Exercise goal: Among the entries below, please repeat exactly and only the lines from the line containing "right knee: (135, 171)" to the line containing "right shoulder: (198, 116)", both lines included.

Input data:
··········

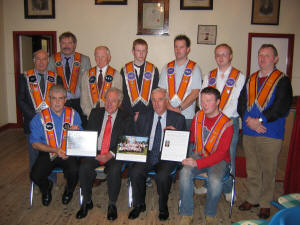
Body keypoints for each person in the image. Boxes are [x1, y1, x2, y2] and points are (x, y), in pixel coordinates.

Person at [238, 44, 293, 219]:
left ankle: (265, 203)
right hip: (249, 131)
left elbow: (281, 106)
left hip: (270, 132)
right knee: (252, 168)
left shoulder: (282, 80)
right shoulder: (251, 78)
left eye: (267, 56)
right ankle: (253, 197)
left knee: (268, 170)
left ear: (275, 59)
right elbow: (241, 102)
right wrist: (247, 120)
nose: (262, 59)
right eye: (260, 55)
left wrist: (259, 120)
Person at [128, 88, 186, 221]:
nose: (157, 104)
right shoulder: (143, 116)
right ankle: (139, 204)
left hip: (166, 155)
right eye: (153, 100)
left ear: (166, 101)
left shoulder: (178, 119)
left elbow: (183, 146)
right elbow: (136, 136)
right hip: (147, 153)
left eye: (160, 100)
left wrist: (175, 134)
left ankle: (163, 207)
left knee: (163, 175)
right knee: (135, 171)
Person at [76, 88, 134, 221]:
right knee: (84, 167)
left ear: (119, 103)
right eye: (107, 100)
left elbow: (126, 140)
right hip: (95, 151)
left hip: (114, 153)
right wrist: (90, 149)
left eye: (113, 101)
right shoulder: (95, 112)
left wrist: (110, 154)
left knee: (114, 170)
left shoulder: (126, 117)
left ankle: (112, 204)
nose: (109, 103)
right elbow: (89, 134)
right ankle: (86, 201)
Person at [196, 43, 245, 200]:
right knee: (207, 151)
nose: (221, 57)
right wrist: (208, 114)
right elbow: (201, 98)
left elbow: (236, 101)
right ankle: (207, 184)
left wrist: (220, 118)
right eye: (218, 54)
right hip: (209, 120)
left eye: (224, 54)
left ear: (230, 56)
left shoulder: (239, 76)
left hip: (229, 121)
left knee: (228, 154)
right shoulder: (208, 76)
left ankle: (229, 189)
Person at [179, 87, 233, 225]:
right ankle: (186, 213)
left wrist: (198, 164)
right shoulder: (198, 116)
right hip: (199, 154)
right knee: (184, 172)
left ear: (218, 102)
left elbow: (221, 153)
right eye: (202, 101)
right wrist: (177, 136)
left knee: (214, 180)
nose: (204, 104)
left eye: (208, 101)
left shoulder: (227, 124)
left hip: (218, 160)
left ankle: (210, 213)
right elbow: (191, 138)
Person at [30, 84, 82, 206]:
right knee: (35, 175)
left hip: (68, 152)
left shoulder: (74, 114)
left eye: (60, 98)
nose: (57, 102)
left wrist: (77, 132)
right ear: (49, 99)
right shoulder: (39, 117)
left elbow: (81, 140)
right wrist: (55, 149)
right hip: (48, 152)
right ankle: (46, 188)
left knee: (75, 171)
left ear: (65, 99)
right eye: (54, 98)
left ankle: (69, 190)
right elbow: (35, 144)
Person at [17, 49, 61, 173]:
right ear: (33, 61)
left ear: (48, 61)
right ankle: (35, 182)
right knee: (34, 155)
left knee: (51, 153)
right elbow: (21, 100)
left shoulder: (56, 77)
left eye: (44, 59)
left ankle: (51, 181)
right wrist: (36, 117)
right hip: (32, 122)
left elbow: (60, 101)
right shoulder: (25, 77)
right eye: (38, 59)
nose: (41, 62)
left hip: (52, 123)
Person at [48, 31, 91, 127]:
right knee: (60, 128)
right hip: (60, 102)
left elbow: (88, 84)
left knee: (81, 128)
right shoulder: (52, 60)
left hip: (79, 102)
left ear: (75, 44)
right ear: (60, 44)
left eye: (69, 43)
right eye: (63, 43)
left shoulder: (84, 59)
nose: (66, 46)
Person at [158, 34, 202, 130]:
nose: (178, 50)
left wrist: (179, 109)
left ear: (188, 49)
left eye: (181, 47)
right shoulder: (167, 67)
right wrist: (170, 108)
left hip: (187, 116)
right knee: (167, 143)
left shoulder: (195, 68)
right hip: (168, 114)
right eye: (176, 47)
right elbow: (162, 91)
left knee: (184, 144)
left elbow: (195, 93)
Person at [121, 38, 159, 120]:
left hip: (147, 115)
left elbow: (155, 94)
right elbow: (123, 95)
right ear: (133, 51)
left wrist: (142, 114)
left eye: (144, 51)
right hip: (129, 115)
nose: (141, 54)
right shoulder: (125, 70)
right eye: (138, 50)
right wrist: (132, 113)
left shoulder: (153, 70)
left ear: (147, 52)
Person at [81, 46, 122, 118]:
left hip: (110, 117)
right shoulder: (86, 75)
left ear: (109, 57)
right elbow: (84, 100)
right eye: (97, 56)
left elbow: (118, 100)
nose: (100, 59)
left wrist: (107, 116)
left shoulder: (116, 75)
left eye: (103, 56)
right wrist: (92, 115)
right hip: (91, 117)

··········

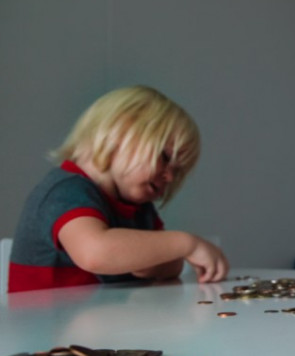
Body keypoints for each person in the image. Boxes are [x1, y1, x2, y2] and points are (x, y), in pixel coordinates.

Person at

··········

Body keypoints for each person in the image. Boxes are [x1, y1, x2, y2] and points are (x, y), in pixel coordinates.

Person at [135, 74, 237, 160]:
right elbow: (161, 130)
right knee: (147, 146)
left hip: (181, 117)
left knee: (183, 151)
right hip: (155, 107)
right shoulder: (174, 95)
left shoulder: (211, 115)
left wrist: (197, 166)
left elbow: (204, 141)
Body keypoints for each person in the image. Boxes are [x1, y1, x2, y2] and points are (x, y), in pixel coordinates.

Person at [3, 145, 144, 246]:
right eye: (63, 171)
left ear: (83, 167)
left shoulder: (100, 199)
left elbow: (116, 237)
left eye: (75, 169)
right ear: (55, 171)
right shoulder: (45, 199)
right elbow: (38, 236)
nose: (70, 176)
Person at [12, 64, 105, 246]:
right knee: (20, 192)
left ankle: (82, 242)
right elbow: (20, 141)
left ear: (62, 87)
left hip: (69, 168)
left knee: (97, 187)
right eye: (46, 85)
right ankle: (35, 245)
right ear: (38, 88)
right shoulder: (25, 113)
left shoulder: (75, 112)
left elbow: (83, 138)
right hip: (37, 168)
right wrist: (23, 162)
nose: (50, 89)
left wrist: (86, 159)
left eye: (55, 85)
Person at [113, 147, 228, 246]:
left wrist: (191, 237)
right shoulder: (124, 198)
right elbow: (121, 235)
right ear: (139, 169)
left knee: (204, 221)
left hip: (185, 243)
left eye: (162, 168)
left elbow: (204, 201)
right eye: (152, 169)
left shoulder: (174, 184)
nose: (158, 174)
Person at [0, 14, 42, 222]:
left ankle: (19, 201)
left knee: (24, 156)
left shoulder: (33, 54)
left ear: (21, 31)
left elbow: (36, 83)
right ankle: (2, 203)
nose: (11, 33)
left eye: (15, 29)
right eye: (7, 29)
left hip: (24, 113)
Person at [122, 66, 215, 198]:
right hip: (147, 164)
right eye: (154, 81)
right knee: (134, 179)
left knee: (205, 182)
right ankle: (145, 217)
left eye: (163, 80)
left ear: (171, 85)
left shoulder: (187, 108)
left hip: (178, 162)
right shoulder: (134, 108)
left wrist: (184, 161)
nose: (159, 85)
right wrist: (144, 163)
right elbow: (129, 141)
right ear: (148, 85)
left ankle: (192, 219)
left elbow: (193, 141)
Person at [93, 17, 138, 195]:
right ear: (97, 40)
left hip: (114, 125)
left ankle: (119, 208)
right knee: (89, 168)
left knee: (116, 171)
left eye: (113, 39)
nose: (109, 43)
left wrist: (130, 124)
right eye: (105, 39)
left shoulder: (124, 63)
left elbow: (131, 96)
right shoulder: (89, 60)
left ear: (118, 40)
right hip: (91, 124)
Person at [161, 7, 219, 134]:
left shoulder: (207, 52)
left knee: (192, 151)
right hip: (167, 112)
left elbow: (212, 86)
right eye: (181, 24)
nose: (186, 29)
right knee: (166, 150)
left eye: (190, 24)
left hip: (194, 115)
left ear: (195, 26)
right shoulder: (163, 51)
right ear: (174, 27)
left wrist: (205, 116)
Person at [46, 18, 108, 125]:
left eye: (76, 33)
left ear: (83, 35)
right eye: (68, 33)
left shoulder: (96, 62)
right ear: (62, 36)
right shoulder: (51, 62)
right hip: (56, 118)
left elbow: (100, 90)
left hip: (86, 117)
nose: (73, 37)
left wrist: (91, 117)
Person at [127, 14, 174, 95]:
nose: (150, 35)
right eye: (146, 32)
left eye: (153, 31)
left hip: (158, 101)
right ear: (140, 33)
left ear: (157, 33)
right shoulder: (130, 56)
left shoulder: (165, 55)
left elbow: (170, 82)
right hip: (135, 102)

··········

Answer area:
right knee: (135, 171)
Person at [76, 88, 134, 221]:
right knee: (84, 167)
left ear: (119, 103)
right eye: (107, 100)
left elbow: (126, 140)
right hip: (95, 151)
left hip: (114, 153)
right wrist: (90, 149)
left eye: (113, 101)
right shoulder: (95, 112)
left wrist: (110, 154)
left knee: (114, 170)
left shoulder: (126, 117)
left ankle: (112, 204)
nose: (109, 103)
right elbow: (89, 134)
right ankle: (86, 201)
Person at [196, 43, 245, 200]:
right knee: (207, 151)
nose: (221, 57)
right wrist: (208, 114)
right elbow: (201, 98)
left elbow: (236, 101)
right ankle: (207, 184)
left wrist: (220, 118)
right eye: (218, 54)
right hip: (209, 120)
left eye: (224, 54)
left ear: (230, 56)
left shoulder: (239, 76)
left hip: (229, 121)
left knee: (228, 154)
right shoulder: (208, 76)
left ankle: (229, 189)
Person at [179, 87, 233, 225]:
right ankle: (186, 213)
left wrist: (198, 164)
right shoulder: (198, 116)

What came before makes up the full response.